Two years and 11 months after Superstorm Sandy dumped tons of sand into Deal Lake, clogging its flow and impairing its value as a recreational resource, the Christie Administration takes the final step toward siphoning the dregs out.

Deal Lake, Deal Lake Commission Web Page

Tri-State Dredging of Philadelphia won the $1.66 million dollar contract to clear 12,000 cubic yards of muck. It's funded mostly by the U.S. Department of Agriculture's Natural Resource Conservation Service (NRCS). The New Jersey Department of Environmental Protection (DEP) is chipping in $154,600 in matching funds.

Prior to this point, most of the work has involved debris removal, state officials said.

It's the last of 17 NRCS-funded recovery projects related to Superstorm damage in coastal bodies of water, according to NRCS New Jersey Director Carrie Lindig.

In a prepared release, Deal Lake Commission Chairman Don Brockel predicted that it would reduce flooding and its effects, improve water quality and reopen recreational avenues for boaters, fishing enthusiasts and nature lovers.
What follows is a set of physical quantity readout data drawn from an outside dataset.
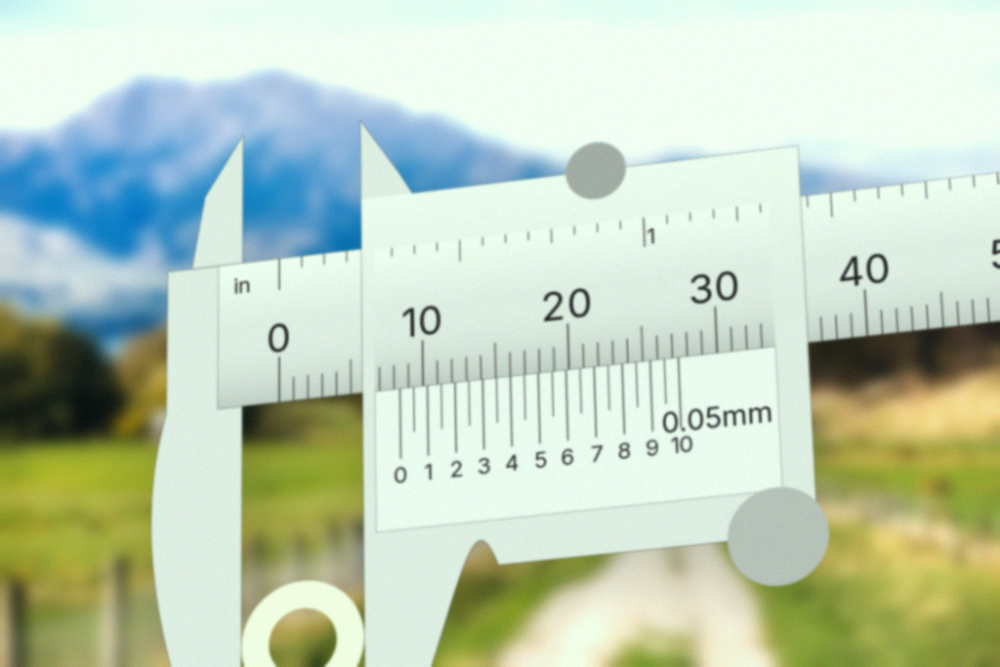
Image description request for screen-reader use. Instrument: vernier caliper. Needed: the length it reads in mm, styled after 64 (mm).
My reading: 8.4 (mm)
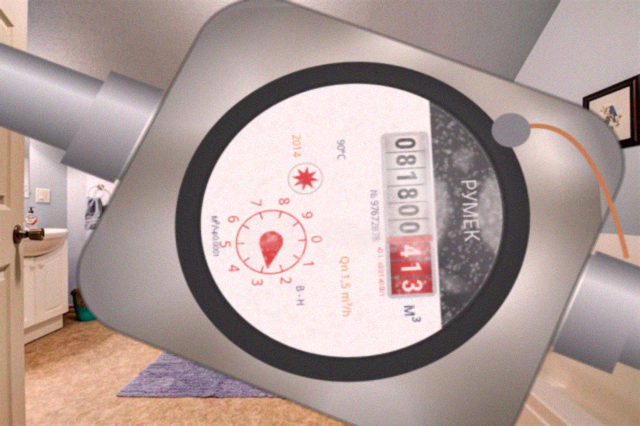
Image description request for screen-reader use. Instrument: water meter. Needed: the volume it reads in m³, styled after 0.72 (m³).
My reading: 81800.4132 (m³)
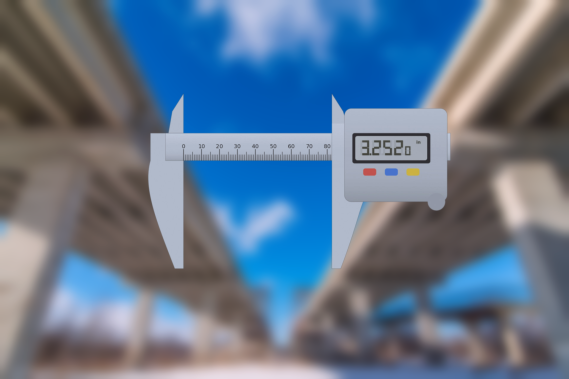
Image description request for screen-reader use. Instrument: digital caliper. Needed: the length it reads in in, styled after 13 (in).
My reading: 3.2520 (in)
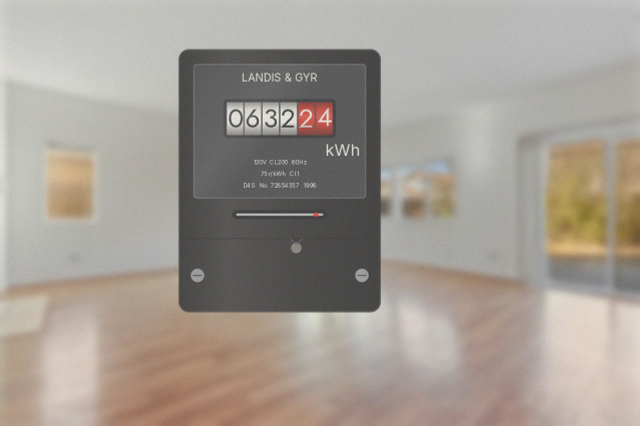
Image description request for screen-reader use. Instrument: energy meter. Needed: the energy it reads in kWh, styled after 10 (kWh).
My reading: 632.24 (kWh)
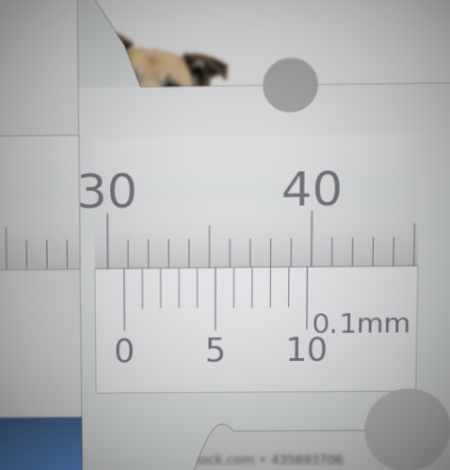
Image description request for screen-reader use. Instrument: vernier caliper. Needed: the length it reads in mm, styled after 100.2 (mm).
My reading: 30.8 (mm)
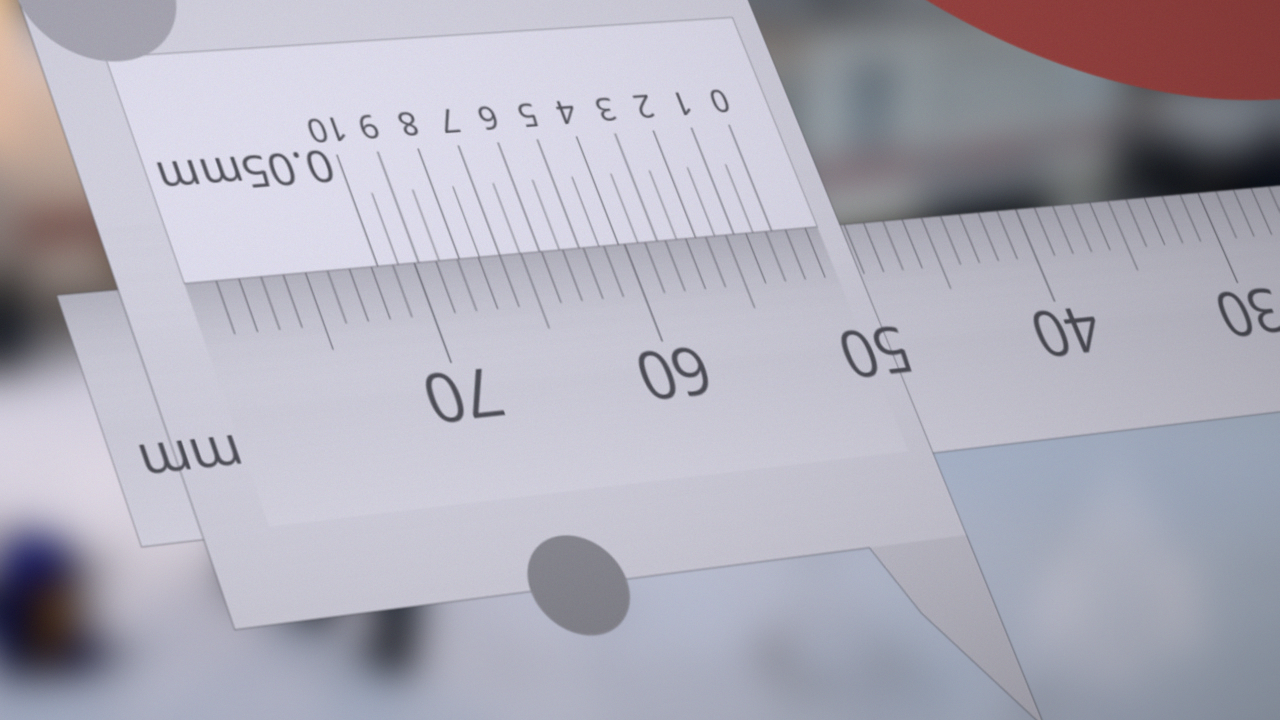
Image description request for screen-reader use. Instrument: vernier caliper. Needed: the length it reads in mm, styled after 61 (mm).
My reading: 52.7 (mm)
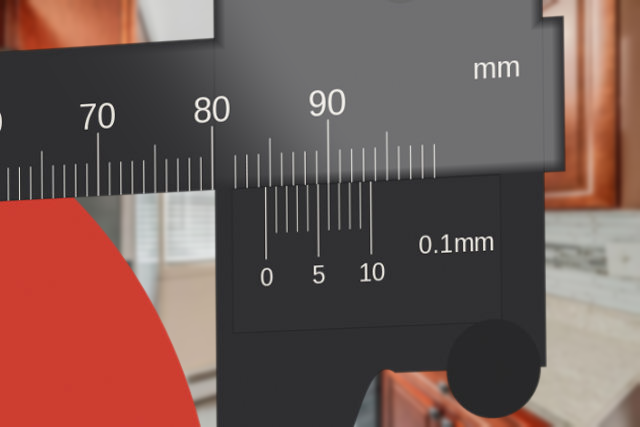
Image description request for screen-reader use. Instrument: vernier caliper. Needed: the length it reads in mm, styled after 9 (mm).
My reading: 84.6 (mm)
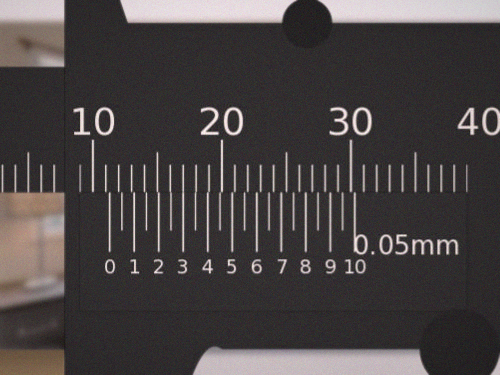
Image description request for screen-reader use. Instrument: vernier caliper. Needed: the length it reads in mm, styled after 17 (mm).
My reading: 11.3 (mm)
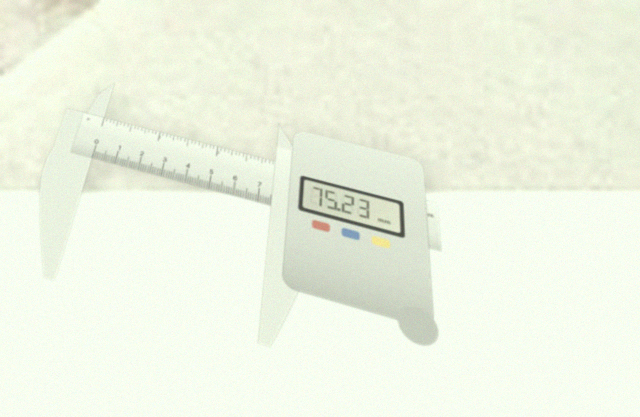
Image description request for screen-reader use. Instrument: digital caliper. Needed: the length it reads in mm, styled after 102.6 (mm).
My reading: 75.23 (mm)
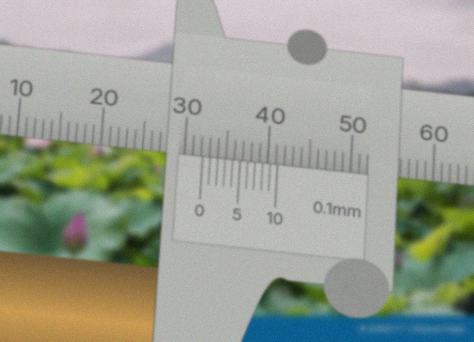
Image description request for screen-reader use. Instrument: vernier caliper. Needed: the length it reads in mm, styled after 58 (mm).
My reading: 32.2 (mm)
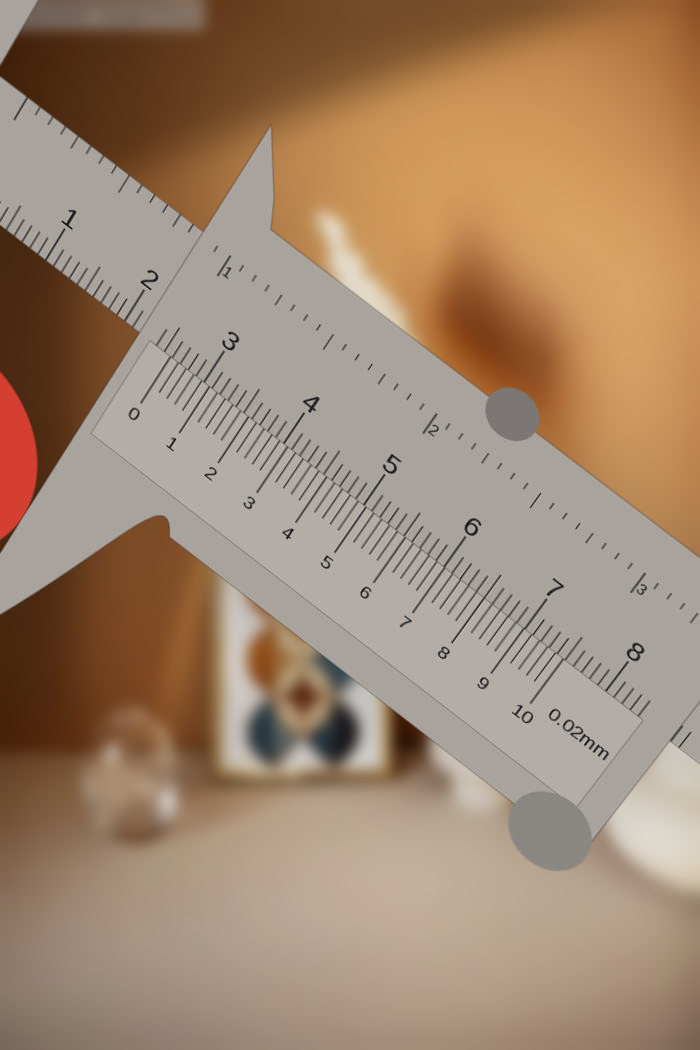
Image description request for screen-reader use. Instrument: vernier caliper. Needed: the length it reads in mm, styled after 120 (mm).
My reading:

"We hope this will be the first of many other dredging projects that can make Deal Lake more flood resilient and to fully restore it back to pre-Sandy conditions," Brockel said.

Monmouth County's largest man-made coastal lake contains 158 acres within 12.5 miles of shoreline, abutting Asbury Park, Deal, Interlaken, Allenhurst, Loch Arbour, Neptune Township and Ocean Township.

DEP and NRCS are also collaborating on a $3.85 million-dollar flood hazard control project for Wreck Pond, in Spring Lake, Spring Lake Heights, Sea Girt and Wall Township. DEP has completed repair projects at Lake Fletcher, Lake Como, Lake Takanassee, Silver Lake, Lake Wesley and Sylvan Lake.